Free Wheeling in Colorado

Date produced: 1944

Filmmaker(s):

Stanley Midgley

Description:

"Sept. 1944 - 489 miles by Bicycle over the Rockies." UCLA Film and Television Archive.


Youth and the Future

Date produced: 1944

Filmmaker(s):

Robbins Barstow

Description:

"A lesson on FDR's Four Freedoms." ("More about an Amateur Cinema League of Nations.")


Honeymoon Is Over, The (Rainey)

Date produced: 1944

Description:

A man has a petty argument with his wife over her cooking. The argument concludes with the wife declaring "you'll be sorry!" The man goes straight to sleep, but has nightmare visions of his wife dying. When he awakens, the man rushes to check on his wife, who he finds in an alarming condition.


Honeymoon Is Over, The

Date produced: 1944

Description:

A man writes a note to inform his wife that he is leaving her. He then goes for a walk, seemingly with grave thoughts on his mind. He encounters sights which inspire him to return home, where he finds his wife in an alarming condition.


Honeymoon Is Over, The (Campbell)

**Written request:** Write out every film title used as an entry heading in the list of 1944 films, in the order they appear. The items that come next have nothing to do with the list of 1944 films.

**Information provided:**
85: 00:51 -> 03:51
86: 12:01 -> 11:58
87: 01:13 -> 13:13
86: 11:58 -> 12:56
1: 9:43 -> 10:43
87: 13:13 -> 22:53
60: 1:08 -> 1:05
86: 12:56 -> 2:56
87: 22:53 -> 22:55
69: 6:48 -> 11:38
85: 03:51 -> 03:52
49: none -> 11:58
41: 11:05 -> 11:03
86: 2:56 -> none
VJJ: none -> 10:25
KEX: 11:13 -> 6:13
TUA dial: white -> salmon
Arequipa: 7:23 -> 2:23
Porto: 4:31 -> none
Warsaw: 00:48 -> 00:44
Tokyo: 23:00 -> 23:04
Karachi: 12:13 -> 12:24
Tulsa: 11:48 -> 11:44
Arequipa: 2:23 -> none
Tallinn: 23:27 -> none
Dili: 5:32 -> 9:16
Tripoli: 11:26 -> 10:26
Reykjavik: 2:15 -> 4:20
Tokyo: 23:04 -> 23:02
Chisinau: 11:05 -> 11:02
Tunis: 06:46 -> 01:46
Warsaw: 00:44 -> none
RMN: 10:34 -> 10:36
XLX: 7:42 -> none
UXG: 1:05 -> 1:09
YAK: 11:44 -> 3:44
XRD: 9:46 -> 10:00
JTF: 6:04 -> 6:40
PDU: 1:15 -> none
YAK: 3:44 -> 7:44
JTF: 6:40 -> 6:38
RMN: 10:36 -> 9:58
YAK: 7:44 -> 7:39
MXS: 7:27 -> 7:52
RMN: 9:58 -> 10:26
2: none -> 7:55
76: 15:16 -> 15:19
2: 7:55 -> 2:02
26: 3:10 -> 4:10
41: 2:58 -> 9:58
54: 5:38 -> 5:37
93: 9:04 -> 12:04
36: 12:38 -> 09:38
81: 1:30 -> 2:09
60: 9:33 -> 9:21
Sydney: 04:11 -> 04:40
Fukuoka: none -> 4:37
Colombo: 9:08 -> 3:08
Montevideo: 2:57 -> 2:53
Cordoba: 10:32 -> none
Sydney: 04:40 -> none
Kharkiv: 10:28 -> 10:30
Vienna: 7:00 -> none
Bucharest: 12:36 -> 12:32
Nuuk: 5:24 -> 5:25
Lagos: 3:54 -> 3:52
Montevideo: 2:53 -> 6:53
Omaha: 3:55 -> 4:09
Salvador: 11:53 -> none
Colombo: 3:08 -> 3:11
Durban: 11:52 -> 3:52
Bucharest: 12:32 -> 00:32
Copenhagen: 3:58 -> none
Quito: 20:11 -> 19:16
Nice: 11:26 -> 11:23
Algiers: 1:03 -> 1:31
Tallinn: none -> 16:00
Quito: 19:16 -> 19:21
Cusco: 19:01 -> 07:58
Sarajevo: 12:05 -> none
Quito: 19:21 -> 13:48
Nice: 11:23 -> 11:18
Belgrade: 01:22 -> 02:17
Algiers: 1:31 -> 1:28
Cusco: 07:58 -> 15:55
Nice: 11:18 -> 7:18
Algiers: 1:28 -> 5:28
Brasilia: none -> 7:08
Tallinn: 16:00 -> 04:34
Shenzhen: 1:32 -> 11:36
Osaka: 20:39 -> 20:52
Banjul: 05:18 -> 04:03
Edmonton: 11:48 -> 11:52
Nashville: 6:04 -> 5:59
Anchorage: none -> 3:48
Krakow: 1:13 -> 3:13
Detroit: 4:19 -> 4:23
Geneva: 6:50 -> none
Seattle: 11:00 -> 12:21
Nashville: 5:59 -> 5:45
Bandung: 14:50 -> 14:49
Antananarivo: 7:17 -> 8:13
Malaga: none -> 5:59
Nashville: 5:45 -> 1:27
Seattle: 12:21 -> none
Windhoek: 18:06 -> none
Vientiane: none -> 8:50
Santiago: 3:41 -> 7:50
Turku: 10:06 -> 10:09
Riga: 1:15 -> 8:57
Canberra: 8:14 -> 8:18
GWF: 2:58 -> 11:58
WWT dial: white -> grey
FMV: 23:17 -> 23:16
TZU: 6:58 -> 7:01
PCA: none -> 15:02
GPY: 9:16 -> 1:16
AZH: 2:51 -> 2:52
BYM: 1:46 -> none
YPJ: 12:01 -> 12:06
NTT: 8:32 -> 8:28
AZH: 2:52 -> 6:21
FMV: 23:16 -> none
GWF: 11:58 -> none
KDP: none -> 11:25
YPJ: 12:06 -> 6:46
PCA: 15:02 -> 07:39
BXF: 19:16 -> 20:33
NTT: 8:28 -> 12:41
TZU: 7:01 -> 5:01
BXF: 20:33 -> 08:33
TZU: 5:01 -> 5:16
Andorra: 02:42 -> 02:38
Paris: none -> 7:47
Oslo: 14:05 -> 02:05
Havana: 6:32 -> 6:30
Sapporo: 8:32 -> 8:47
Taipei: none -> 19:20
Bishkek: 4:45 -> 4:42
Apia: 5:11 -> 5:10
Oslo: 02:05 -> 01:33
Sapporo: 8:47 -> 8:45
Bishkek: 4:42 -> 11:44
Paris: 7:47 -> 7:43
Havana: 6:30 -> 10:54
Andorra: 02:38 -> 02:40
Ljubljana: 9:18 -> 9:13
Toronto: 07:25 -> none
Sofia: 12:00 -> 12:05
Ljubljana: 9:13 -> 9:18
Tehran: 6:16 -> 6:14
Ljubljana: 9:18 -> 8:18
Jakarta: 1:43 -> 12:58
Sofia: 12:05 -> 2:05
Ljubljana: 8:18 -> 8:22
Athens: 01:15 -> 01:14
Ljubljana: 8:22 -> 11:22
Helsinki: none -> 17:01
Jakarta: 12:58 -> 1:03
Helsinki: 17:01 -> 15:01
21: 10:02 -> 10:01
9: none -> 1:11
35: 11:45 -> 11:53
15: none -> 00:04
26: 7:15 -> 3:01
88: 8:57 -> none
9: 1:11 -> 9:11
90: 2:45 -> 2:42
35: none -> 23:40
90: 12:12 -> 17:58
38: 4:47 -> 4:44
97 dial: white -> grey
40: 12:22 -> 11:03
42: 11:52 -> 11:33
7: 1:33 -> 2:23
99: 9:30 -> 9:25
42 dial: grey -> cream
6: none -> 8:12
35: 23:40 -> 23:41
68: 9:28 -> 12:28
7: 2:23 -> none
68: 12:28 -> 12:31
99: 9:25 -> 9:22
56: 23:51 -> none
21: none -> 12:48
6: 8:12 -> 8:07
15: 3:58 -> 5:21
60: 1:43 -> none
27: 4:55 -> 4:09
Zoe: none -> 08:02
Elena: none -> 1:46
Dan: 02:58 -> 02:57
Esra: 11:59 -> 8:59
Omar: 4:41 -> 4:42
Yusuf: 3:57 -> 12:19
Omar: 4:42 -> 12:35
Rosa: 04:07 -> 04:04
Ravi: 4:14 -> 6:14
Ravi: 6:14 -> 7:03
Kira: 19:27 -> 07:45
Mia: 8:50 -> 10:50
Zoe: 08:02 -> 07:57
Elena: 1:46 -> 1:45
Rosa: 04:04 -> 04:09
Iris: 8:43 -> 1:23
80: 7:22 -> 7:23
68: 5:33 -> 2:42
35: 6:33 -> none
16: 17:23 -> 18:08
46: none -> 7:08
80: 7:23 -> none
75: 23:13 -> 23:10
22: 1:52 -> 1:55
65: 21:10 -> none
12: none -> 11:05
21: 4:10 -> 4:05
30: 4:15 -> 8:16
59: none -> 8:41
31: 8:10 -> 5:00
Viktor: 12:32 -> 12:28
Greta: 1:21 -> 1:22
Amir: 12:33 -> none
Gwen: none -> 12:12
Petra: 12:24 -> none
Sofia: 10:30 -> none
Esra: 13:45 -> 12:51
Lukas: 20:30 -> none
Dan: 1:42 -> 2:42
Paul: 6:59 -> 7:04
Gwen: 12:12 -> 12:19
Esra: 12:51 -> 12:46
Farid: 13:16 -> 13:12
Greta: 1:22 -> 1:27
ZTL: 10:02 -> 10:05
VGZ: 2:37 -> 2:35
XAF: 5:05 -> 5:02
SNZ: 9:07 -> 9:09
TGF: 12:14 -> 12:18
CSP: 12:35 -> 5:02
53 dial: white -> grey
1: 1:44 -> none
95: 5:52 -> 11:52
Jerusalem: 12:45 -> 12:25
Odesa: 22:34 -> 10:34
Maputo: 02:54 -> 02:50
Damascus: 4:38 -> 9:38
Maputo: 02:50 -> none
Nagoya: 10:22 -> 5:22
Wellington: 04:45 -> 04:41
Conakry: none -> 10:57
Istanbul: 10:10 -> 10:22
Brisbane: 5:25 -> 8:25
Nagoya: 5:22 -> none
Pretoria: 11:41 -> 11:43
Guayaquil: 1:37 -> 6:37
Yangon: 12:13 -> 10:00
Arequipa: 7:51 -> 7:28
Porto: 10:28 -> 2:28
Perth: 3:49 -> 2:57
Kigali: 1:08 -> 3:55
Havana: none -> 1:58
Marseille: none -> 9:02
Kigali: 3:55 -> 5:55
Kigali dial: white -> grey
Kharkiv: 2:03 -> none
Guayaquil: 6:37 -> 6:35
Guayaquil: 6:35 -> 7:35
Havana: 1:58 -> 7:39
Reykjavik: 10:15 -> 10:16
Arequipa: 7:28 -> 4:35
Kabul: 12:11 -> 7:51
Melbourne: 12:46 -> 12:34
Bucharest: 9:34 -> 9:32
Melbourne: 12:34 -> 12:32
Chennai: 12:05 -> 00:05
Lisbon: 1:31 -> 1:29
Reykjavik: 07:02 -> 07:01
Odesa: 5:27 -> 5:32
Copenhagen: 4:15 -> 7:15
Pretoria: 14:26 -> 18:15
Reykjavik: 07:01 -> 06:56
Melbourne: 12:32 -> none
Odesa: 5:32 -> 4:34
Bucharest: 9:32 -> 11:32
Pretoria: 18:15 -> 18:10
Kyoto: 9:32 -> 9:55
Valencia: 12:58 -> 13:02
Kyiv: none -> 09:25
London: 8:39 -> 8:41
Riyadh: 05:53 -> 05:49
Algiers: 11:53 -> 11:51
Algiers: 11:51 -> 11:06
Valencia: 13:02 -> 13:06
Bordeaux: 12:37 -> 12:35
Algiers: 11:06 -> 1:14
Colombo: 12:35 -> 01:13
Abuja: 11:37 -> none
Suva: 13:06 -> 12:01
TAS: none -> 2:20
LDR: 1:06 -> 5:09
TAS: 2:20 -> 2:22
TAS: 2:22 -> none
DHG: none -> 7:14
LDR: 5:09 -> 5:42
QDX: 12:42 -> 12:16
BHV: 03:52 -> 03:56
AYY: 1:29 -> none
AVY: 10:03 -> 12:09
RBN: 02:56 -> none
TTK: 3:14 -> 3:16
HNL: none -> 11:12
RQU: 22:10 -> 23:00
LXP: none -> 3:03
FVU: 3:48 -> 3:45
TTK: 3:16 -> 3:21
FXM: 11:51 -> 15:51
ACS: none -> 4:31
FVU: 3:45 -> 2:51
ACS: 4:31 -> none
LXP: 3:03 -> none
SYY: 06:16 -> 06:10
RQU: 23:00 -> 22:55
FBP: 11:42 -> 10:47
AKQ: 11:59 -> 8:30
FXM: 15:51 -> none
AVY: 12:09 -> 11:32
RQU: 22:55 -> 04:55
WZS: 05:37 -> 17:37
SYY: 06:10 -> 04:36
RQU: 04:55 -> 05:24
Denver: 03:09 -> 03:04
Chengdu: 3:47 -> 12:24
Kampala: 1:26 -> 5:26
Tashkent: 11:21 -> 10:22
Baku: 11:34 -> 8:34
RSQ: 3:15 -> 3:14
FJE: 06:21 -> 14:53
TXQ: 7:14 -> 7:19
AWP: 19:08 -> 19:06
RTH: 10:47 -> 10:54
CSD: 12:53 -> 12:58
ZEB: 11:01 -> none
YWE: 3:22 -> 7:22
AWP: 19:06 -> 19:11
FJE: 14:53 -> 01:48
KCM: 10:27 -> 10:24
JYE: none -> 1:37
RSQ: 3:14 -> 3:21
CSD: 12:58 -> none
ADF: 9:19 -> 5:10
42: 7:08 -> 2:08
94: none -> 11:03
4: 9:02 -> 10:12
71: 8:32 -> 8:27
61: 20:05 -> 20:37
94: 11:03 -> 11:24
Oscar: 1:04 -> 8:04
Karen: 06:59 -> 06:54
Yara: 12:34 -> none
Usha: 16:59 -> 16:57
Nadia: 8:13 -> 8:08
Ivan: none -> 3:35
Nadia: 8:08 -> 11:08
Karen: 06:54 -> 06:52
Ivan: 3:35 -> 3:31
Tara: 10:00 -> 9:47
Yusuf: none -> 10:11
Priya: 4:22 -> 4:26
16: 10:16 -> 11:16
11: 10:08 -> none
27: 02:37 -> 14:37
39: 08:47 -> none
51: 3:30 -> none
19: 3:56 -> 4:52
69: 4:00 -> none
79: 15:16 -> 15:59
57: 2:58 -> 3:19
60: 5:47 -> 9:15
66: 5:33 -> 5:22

**Exercise response:**
Free Wheeling in Colorado
Youth and the Future
Honeymoon Is Over, The (Rainey)
Honeymoon Is Over, The
Honeymoon Is Over, The (Campbell)